> _About this task_
Emit the data below verbatim, stripping out any pictures.

> _Exercise data_

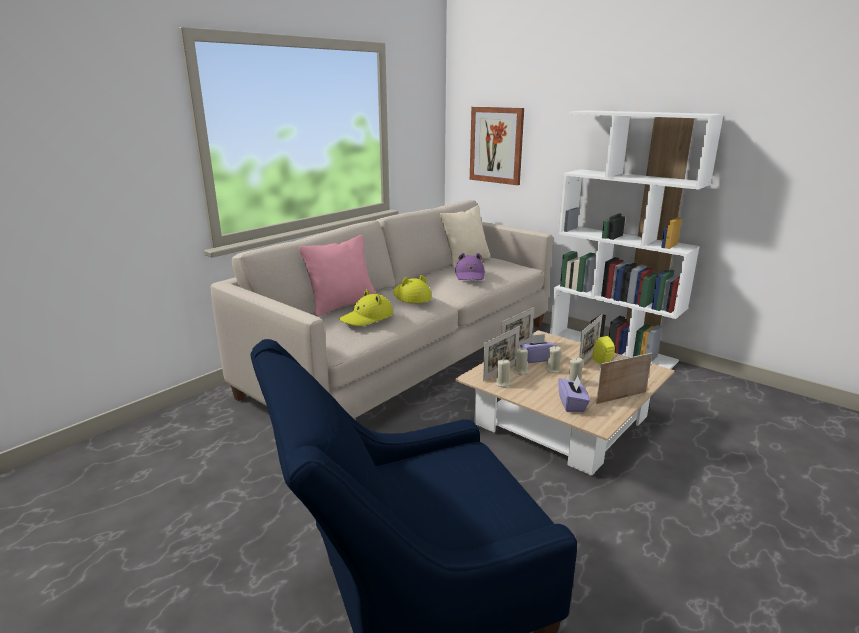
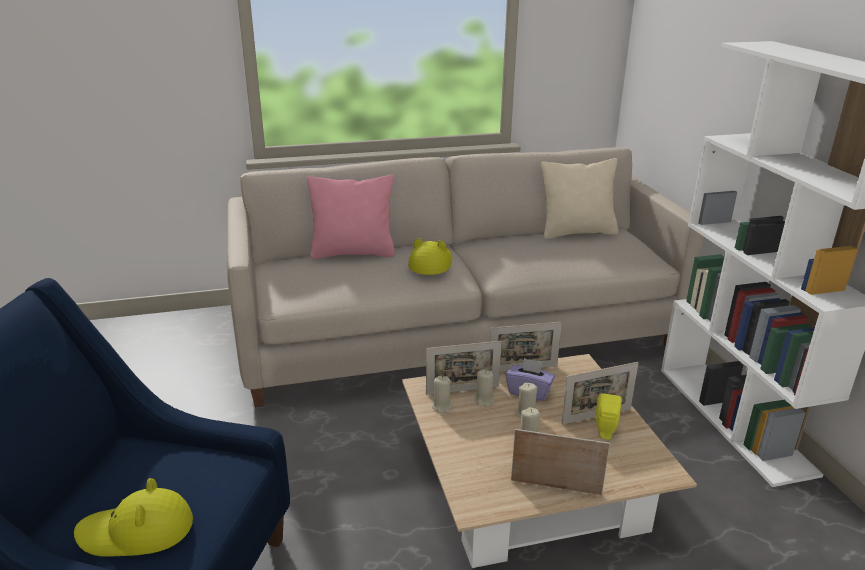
camera: 35 degrees right, 5 degrees up
yellow hat [339,289,393,326] -> yellow hat moved to [74,478,193,557]
purple hat [455,253,485,280] -> none
picture [470,107,524,185] -> none
purple tissue box [558,376,590,412] -> none

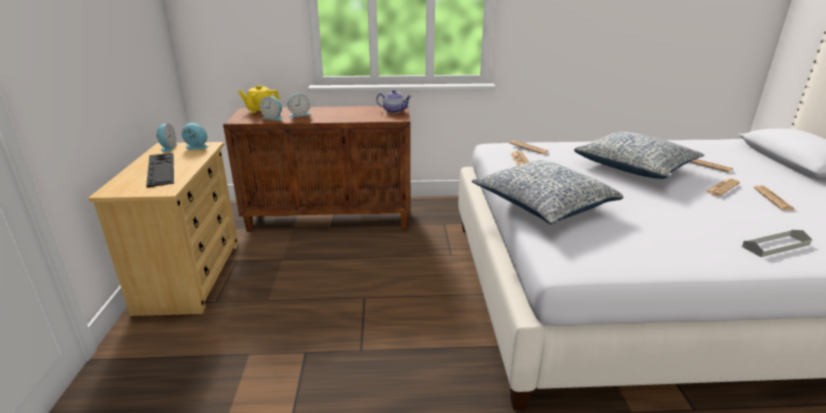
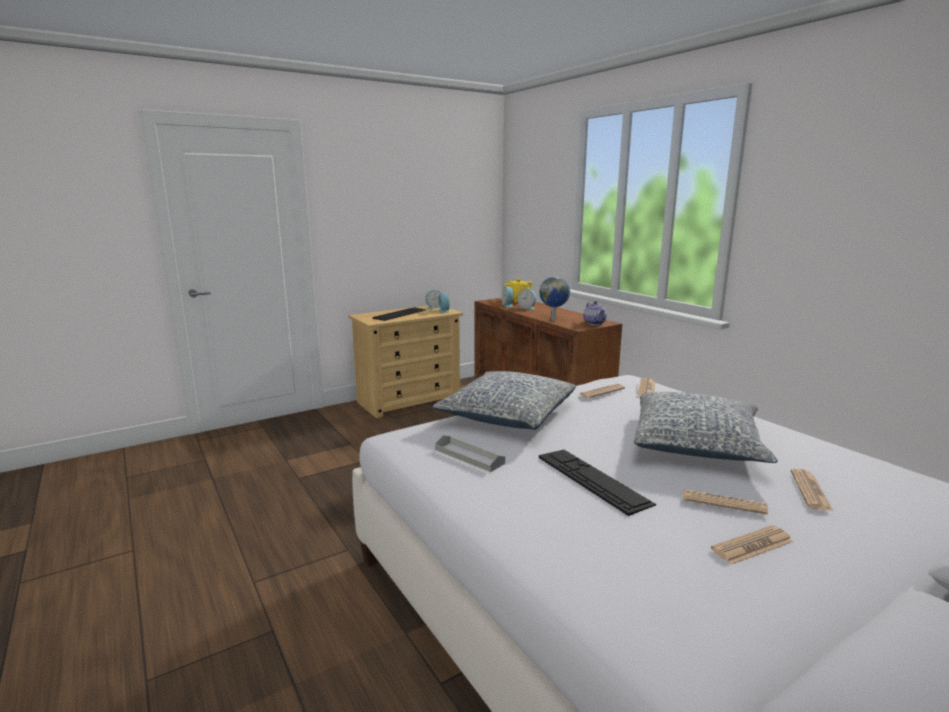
camera: 60 degrees right, 10 degrees down
grey tray [742,230,812,257] -> grey tray moved to [435,435,505,472]
none -> globe [539,277,570,321]
none -> keyboard [539,450,656,516]

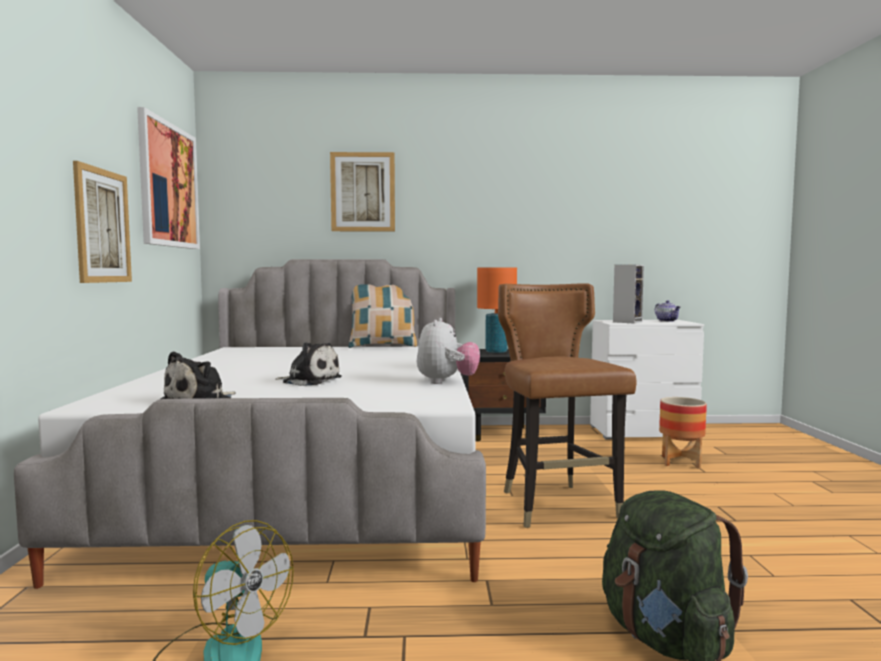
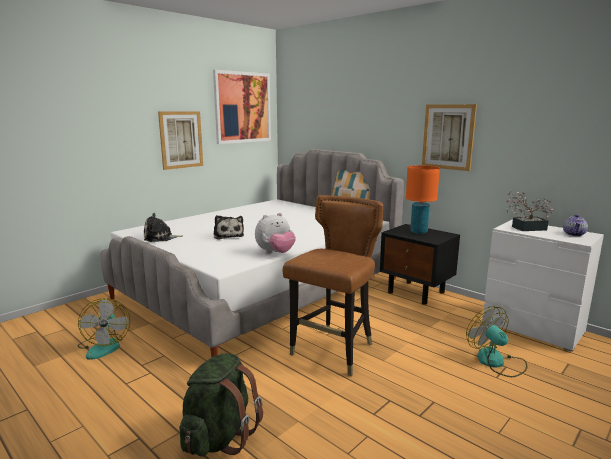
camera: 45 degrees right, 10 degrees up
picture [330,152,395,231] -> picture moved to [422,104,477,171]
speaker [613,265,644,323] -> potted plant [506,191,553,231]
planter [659,397,707,469] -> fan [466,306,527,377]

> _Solution for this exercise_
camera: 35 degrees right, 5 degrees up
yellow hat [339,289,393,326] -> yellow hat moved to [74,478,193,557]
purple hat [455,253,485,280] -> none
picture [470,107,524,185] -> none
purple tissue box [558,376,590,412] -> none

camera: 60 degrees right, 10 degrees down
grey tray [742,230,812,257] -> grey tray moved to [435,435,505,472]
none -> globe [539,277,570,321]
none -> keyboard [539,450,656,516]

camera: 45 degrees right, 10 degrees up
picture [330,152,395,231] -> picture moved to [422,104,477,171]
speaker [613,265,644,323] -> potted plant [506,191,553,231]
planter [659,397,707,469] -> fan [466,306,527,377]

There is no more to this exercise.